While we kept working – hiring new employees, brewing on a relatively new 15-barrel system, and dreaming about the day we’d be able to move into a second production facility – the beer soured. What ended up fermenting was essentially an early version of Turtle Gut, the delightfully tart American sour made with a slightly different microbial mixture that would eventually kick off our sour program.
On May 29 last year — a year and a half after we brewed batch number 278 and the month we realized that dream of a second production facility — we combined our stowed-away SOJO with a fresh batch of this Turtle Gut, by now a fan favorite. The mixture of aged beer and new — and all of the beautiful bacteria strains therein — was poured into nine French oak, freshly-dumped wine barrels and left to age again.

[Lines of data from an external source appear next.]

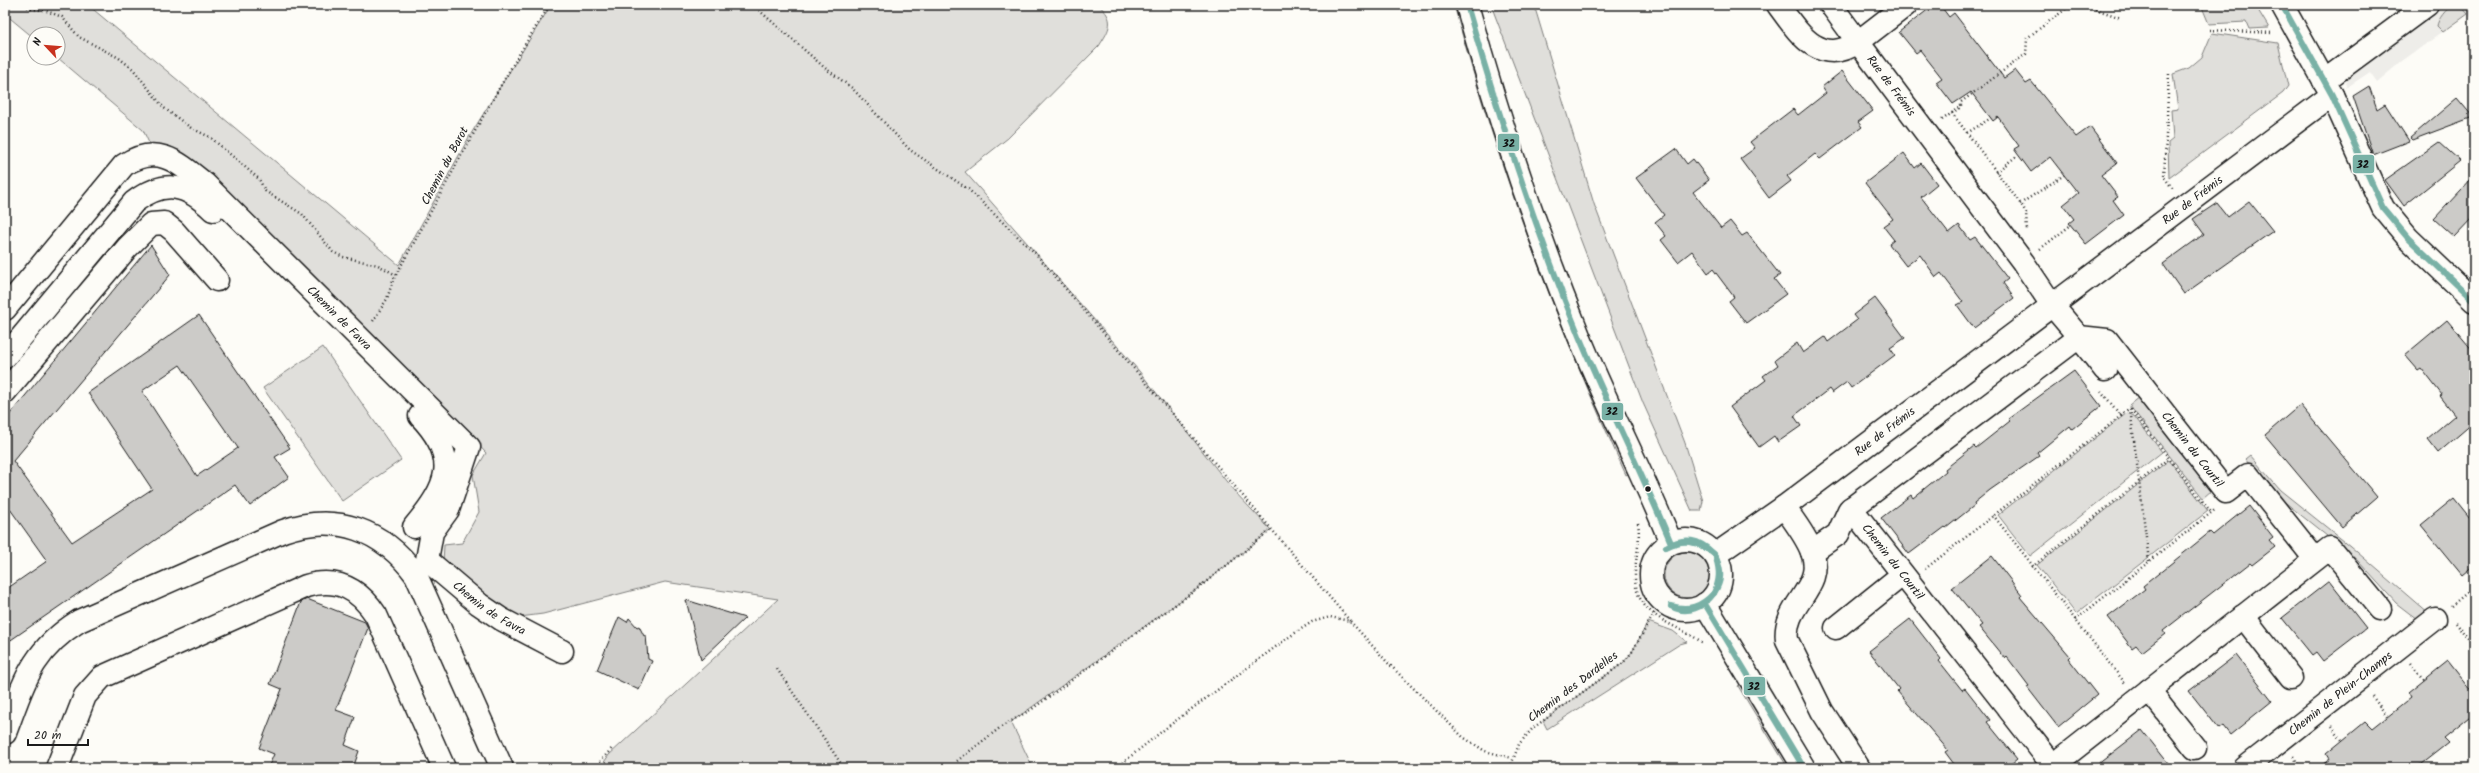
<svg xmlns="http://www.w3.org/2000/svg" width="2479" height="773" font-family="Kalam,sans-serif">
  <style>
    .built { fill: #eeede9 }
    .green { fill: #e0dfdb; stroke: #7e7e7c }
    .building { fill: #cccbc8; stroke: #1c1c1c; fill-rule: evenodd }
    .lines { fill: none; stroke-linecap: round; stroke-linejoin: round }
    .minor-casing { stroke: #1c1c1c; stroke-width: 25 }
    .major-casing { stroke: #1c1c1c; stroke-width: 25 }
    .path { stroke: #1c1c1c; stroke-width: 2.5; stroke-dasharray: 1 3; stroke-linecap: butt }
    .minor { stroke: #fdfcf7; stroke-width: 22 }
    .major { stroke: #fdfcf7; stroke-width: 22 }
    .bus-1-casing { stroke: #fdfcf7; stroke-width: 9 }
    .bus-1 { stroke: #79b1a6; stroke-width: 6 }
    .bus-dot { fill: #1c1c1c; stroke: #fdfcf7; stroke-width: 1.5 }
    .labels { text-anchor: middle; dominant-baseline: central; stroke-width: 4; stroke-linejoin: round; paint-order: stroke }
    .street-label { font-size: 12px; fill: #1c1c1c; stroke: #fdfcf7 }
    .line-badge { stroke: #fdfcf7; stroke-width: 1.5 }
    .pale-badge-label { font-size: 11px; text-anchor: middle; font-weight: bold; fill: #111 }
  </style>
  <rect width="100%" height="100%" fill="#fdfcf7"/>
  <filter id="ink" filterUnits="userSpaceOnUse"><feTurbulence type="fractalNoise" baseFrequency=".025" numOctaves="2"/><feDisplacementMap in="SourceGraphic" scale="8" xChannelSelector="R" yChannelSelector="G"/><feConvolveMatrix kernelMatrix="1 2 1 2 8 2 1 2 1" color-interpolation-filters="sRGB"/></filter>
  <g filter="url(#ink)">
    <!-- built -->
    <polygon class="built" points="2407,5 2474,5 2474,22 2468,14 2402,61 2377,82 2370,72 2346,88 2344,54"/>
    <!-- green -->
    <g class="green">
      <path d="M5,5h83l311,260 70,-128 82,-132h547c18,14 12,24 1,41l-91,92 -43,34 174,199 95,120 37,39 -74,59 -186,133 22,46h-433l9,-13 169,-156 -113,-17 -122,32 -31,4 -69,-56 1,-17 18,-2 17,-31 -6,-37 13,-22 -34,-36 -298,-263 -11,-24 -85,-72v-24h-24v4l-29,-24z"/>
      <path d="M1454,5h2c22,78 45,155 73,231 29,81 64,160 99,238l-2,1c-70,-152 -128,-308 -172,-470z"/>
      <polygon points="1491,5 1534,5 1594,204 1685,443 1703,501 1701,511 1692,511 1643,403"/>
      <polygon points="2205,5 2255,5 2269,28 2249,29 2246,22 2209,24 2202,7"/>
      <path d="M2453,5l9,2 6,7 -25,18 -6,-6c1,-7 9,-17 16,-21z"/>
      <polygon points="2212,33 2278,43 2288,86 2283,93 2169,178 2168,143 2173,139 2171,110 2178,109 2173,74 2189,68 2202,57"/>
      <polygon points="323,347 401,460 342,501 263,388"/>
      <polygon points="2139,397 2212,490 2203,498 2129,405"/>
      <polygon points="2127,413 2134,416 2162,452 2030,556 1998,515"/>
      <polygon points="2250,455 2280,490 2350,546 2429,614 2418,620 2396,603 2358,561 2271,491 2245,459"/>
      <polygon points="2169,460 2208,511 2076,614 2037,565"/>
      <circle cx="1687" cy="575" r="23"/>
      <polygon points="1648,622 1673,631 1687,642 1680,644 1547,729 1543,721 1623,663 1632,652"/>
      <polygon points="1741,684 1791,768 1788,768 1738,686"/>
    </g>
    <!-- building -->
    <g class="building">
      <polygon points="1934,5 1940,5 1949,17 1954,13 2004,78 2015,70 2026,84 2031,81 2076,137 2090,127 2117,163 2101,175 2118,197 2113,200 2124,215 2086,244 2069,223 2074,219 2063,205 2078,193 2050,157 2031,172 2014,149 2019,146 1998,117 1993,121 1971,92 1953,104 1936,82 1942,78 1920,50 1916,53 1899,32"/>
      <polygon points="1842,71 1873,111 1858,122 1862,127 1820,159 1815,154 1787,176 1791,181 1769,198 1740,159 1755,148 1750,142 1793,109 1798,115 1826,93 1822,87"/>
      <polygon points="2369,86 2377,109 2385,104 2409,141 2373,155 2353,96"/>
      <polygon points="2457,98 2473,117 2412,140 2410,138"/>
      <polygon points="2439,142 2460,161 2404,206 2385,180"/>
      <polygon points="1676,149 1687,164 1693,159 1709,180 1693,192 1721,228 1730,221 1742,236 1747,233 1780,275 1774,279 1786,294 1746,323 1729,301 1734,297 1713,269 1708,273 1692,251 1678,262 1661,240 1666,236 1655,222 1664,215 1636,178"/>
      <polygon points="1904,153 1915,168 1921,163 1937,184 1921,197 1949,233 1959,225 1970,240 1975,237 2008,279 2003,283 2014,298 1974,328 1957,305 1963,302 1941,273 1936,277 1920,255 1906,266 1889,244 1894,240 1883,226 1893,219 1865,183"/>
      <polygon points="2474,176 2474,216 2454,237 2434,219"/>
      <polygon points="2249,201 2273,231 2184,294 2163,264 2204,234 2193,219 2217,203 2228,217"/>
      <path d="M151,245l19,30 -157,186 59,81 80,-53 -64,-96 111,-78 91,133 -15,9 14,20 -39,29 -15,-21 -230,159v-54l42,-29 -42,-59v-82zM180,365l58,83 -41,28 -55,-85z"/>
      <polygon points="1875,298 1905,338 1890,348 1895,355 1851,388 1847,382 1832,393 1829,389 1794,416 1801,426 1778,442 1774,436 1759,447 1730,407 1766,380 1763,376 1778,365 1775,360 1797,343 1803,353 1825,337 1828,342 1857,320 1853,315"/>
      <polygon points="2447,320 2474,352 2474,422 2438,453 2427,439 2455,415 2440,396 2442,395 2421,368 2418,370 2405,355"/>
      <polygon points="2074,371 2101,406 2072,429 2070,426 2037,453 2039,456 1990,490 1974,503 1975,505 1946,528 1945,527 1909,554 1881,518 1911,495 1913,498 1946,471 1945,469 1974,446 1976,448 2010,421 2008,419"/>
      <polygon points="2300,405 2377,497 2342,527 2265,435"/>
      <polygon points="2454,498 2474,523 2474,565 2462,575 2421,525"/>
      <polygon points="2249,506 2273,537 2269,540 2275,547 2252,565 2250,563 2163,631 2165,634 2142,652 2136,645 2132,648 2108,617 2145,589 2143,586 2210,532 2213,535"/>
      <polygon points="1992,556 2022,595 2020,597 2070,656 2068,658 2097,695 2058,727 2027,687 2029,686 2007,657 2005,659 1979,627 1982,625 1952,588"/>
      <polygon points="2329,581 2366,628 2323,661 2316,652 2312,655 2282,618"/>
      <polygon points="307,599 365,622 368,628 336,710 355,717 345,745 359,751 353,768 268,768 274,754 259,748 282,689 270,684 301,602"/>
      <polygon points="686,600 745,618 701,660"/>
      <polygon points="619,617 627,622 629,618 637,627 639,626 644,636 646,635 648,659 652,661 639,690 597,670"/>
      <polygon points="1910,619 1941,659 1939,661 1962,690 1965,688 1990,720 1987,722 2017,759 2006,768 1957,768 1945,752 1948,750 1897,691 1899,689 1869,651"/>
      <polygon points="2236,655 2272,701 2230,735 2223,726 2219,729 2189,691"/>
      <polygon points="2448,661 2474,694 2474,713 2443,738 2448,743 2416,768 2317,768 2329,759 2326,754 2365,722 2372,729 2411,698 2408,693"/>
      <polygon points="2142,730 2172,768 2093,768"/>
    </g>
    <g class="lines">
      <defs>
        <g id="minor">
          <path d="M1778,5c20,27 41,63 80,37l-27,-37"/>
          <polyline points="2282,5 2332,95 2383,208 2408,238 2474,301"/>
          <polyline points="2324,81 2427,5"/>
          <path id="s1" d="M5,309l119,-144c34,-22 54,-3 81,19l264,263 -21,63 -16,22 -5,28 52,44 22,15 61,32"/>
          <path id="s2" d="M2079,337l28,3 119,152 22,-17 67,84"/>
          <polyline points="2079,337 2105,370"/>
          <path d="M5,357l129,-155c31,-23 52,-18 79,8"/>
          <polyline points="5,392 127,248 151,224 164,223 174,231 217,280"/>
          <path d="M1784,507c10,14 22,29 28,45 14,36 -30,52 -25,88l35,71 37,57"/>
          <path id="s3" d="M1851,508l204,260"/>
          <path d="M414,527c34,-41 47,-68 6,-111"/>
          <polyline points="1812,552 1838,534 1849,510 2079,337 2052,305 2023,262 1858,42 1906,5"/>
          <path id="s4" d="M1715,555l69,-48 548,-412"/>
          <polyline points="2243,616 2291,678"/>
          <polyline points="1836,628 1902,575"/>
          <polyline points="2149,690 2195,748"/>
          <path d="M5,733c19,-50 26,-82 74,-112l204,-90c53,-19 100,-1 133,44l86,193"/>
          <path d="M57,768l28,-72 17,-19 204,-91c32,-9 53,3 70,29l68,153"/>
          <polyline points="2050,768 2330,548 2380,609"/>
          <path id="s5" d="M2245,768l190,-149"/>
        </g>
        <g id="major">
          <path d="M1467,5c31,113 68,223 112,331 28,70 64,137 92,207"/>
          <circle cx="1686" cy="575" r="35"/>
          <polyline points="1705,604 1804,768"/>
        </g>
      </defs>
      <!-- minor casing -->
      <use href="#minor" class="minor-casing"/>
      <!-- major casing -->
      <use href="#major" class="major-casing"/>
      <!-- path -->
      <g class="path">
        <polyline points="24,5 31,9 44,10 62,17 79,37 119,58 133,69 164,108 191,128 210,137 259,179 265,191 302,214 333,252 343,257 378,265 396,275"/>
        <polyline points="753,5 825,68 852,88 910,150 968,189 1036,254 1350,621"/>
        <polyline points="2084,5 2121,18"/>
        <polyline points="2210,30 2273,33"/>
        <polyline points="2169,74 2164,177 2173,189"/>
        <polyline points="1952,113 1961,107 1961,102 2026,54 2027,38 2067,8 2084,6"/>
        <polyline points="1942,120 1952,113 2023,207 2026,213 2027,231"/>
        <polyline points="1967,133 1991,118"/>
        <polyline points="1996,172 2018,155"/>
        <polyline points="2020,204 2064,175"/>
        <polyline points="2040,249 2071,225"/>
        <path d="M373,321l14,-22 6,-19c52,-92 99,-186 157,-275"/>
        <polyline points="2120,415 2130,408"/>
        <polyline points="1993,515 2125,683"/>
        <path d="M1638,523c3,18 -3,35 -3,53 0,42 41,47 68,67"/>
        <polyline points="2149,561 2130,408 2211,512"/>
        <polyline points="2032,567 2169,458"/>
        <polyline points="1925,569 2121,416 2101,391"/>
        <polyline points="2451,606 2474,587"/>
        <polyline points="2075,620 2216,509"/>
        <polyline points="2455,623 2474,647"/>
        <polyline points="2411,663 2425,680"/>
        <polyline points="777,669 844,768"/>
        <polyline points="2372,696 2387,716"/>
        <polyline points="2332,726 2342,740"/>
        <polyline points="2294,756 2299,768"/>
        <polyline points="957,761 1001,727 1032,709 1197,589 1271,530"/>
        <polyline points="595,768 613,747"/>
        <polyline points="1116,768 1170,725 1289,637 1312,622 1330,617 1350,621 1387,662 1463,737 1485,751 1512,758"/>
        <polyline points="1510,768 1519,744 1533,728 1623,663 1632,652 1662,600"/>
      </g>
      <!-- minor -->
      <use href="#minor" class="minor"/>
      <!-- major -->
      <use href="#major" class="major"/>
      <defs>
        <g id="bus-1">
          <path d="M1467,5c32,112 68,223 112,331 29,70 63,137 92,207"/>
          <polyline points="2282,5 2332,95 2383,208 2408,238 2474,301"/>
          <path d="M1666,547c19,-11 33,-8 48,7"/>
          <path d="M1666,547c19,-9 32,-6 48,7"/>
          <path d="M1714,593c6,-13 6,-22 2,-35"/>
          <path d="M1714,593c8,-12 8,-22 2,-35"/>
          <polyline points="1705,604 1804,768"/>
          <path d="M1671,606c18,5 30,1 43,-13"/>
          <path d="M1671,606c16,10 33,1 43,-13"/>
        </g>
      </defs>
      <!-- bus-1 casing -->
      <use href="#bus-1" class="bus-1-casing"/>
      <!-- bus-1 -->
      <use href="#bus-1" class="bus-1"/>
    </g>
  </g>
  <!-- markers -->
  <circle class="bus-dot" cx="1648" cy="489" r="3.5"/>
  <g class="labels">
    <!-- street labels -->
    <g class="street-label">
      <text transform="translate(1891 86) rotate(53)">Rue de Frémis</text>
      <text transform="translate(445 166) rotate(-62)">Chemin du Barot</text>
      <text stroke="none"><textPath href="#s4" startOffset="595">Rue de Frémis</textPath></text>
      <text stroke="none"><textPath href="#s1" startOffset="468">Chemin de Favra</textPath></text>
      <text stroke="none"><textPath href="#s4" startOffset="210">Rue de Frémis</textPath></text>
      <text stroke="none"><textPath href="#s2" startOffset="167">Chemin du Courtil</textPath></text>
      <text stroke="none"><textPath href="#s3" startOffset="68">Chemin du Courtil</textPath></text>
      <text stroke="none"><textPath href="#s1" startOffset="852">Chemin de Favra</textPath></text>
      <text transform="translate(1573 687) rotate(-37)">Chemin des Dardelles</text>
      <text stroke="none"><textPath href="#s5" startOffset="121">Chemin de Plein-Champs</textPath></text>
    </g>
  </g>
  <g class="line-badge">
    <rect x="1497" y="133" width="23" height="19" rx="4" fill="#79b1a6"/>
    <rect x="2352" y="154" width="23" height="20" rx="4" fill="#79b1a6"/>
    <rect x="1601" y="402" width="23" height="19" rx="4" fill="#79b1a6"/>
    <rect x="1743" y="676" width="23" height="20" rx="4" fill="#79b1a6"/>
  </g>
  <g class="pale-badge-label">
    <text x="1509" y="147">32</text>
    <text x="2363" y="168">32</text>
    <text x="1612" y="415">32</text>
    <text x="1754" y="690">32</text>
  </g>
  <!-- margin -->
  <rect width="2479" height="773" fill="none" stroke="#fdfcf7" stroke-width="20"/>
  <rect x="10" y="10" width="2459" height="753" fill="none" stroke="#1c1c1c" stroke-width="1.5" filter="url(#ink)"/>
  <!-- north arrow -->
  <g transform="translate(46 46) rotate(296)"><circle r="19" fill="#fdfcf7" stroke="#a3a29f"/>
  <path d="M0-3L7 15L0 10L-7 15Z" fill="#c8321e"/>
  <text y="-6" font-size="11" font-weight="bold" text-anchor="middle" fill="#1c1c1c">N</text>
  </g>
  <!-- scale -->
  <path d="M28 739v6h60v-6" fill="none" stroke="#1c1c1c" stroke-width="2"/>
  <text x="34" y="739" font-size="12" fill="#1c1c1c" stroke="#fdfcf7" stroke-width="3" paint-order="stroke">20 m</text>
</svg>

“I’m happy we had the foresight to sit on it,” says Chris. “We could have bottled it and had a simple release, but we sat on it and blended it and sat on it again. Now, not only do we have a releasable amount instead of a limited one-off, we have a more complex beer that tastes even better than a year ago. This is hard to do. It’s risky because you don’t know what you’re going to get. There could be oxidation or contamination. But we decided to wait it out for the full two years. It takes guts.”
No pun intended.
You know that saying, good things come to those who wait? This week, we tasted from those nine barrels, thrilled to see not only that our patience paid off, but that each barrel produced a slightly different flavor profile.
“Some were more funky, some were more tart, and some picked up on the residual red wine flavor of the wood,” says Head Brewer Brian Hink. “We blended all 530 gallons together in our blending tank, which is where the brew is now.”
Some time in the near future, a six-man team will package this yet-to-be-named beer into 2,500, 750ml champagne bottles, which can handle the pressure of refermentation. (The beer is bottled flat and a refermentation takes place in the bottle to produce the carbonation.) Then we’ll cap them off and introduce them to the world as the first in our brand-spanking new reserve series: Stow Away.
In the meantime, get excited.
“This is serious beer geekery,” Brian says.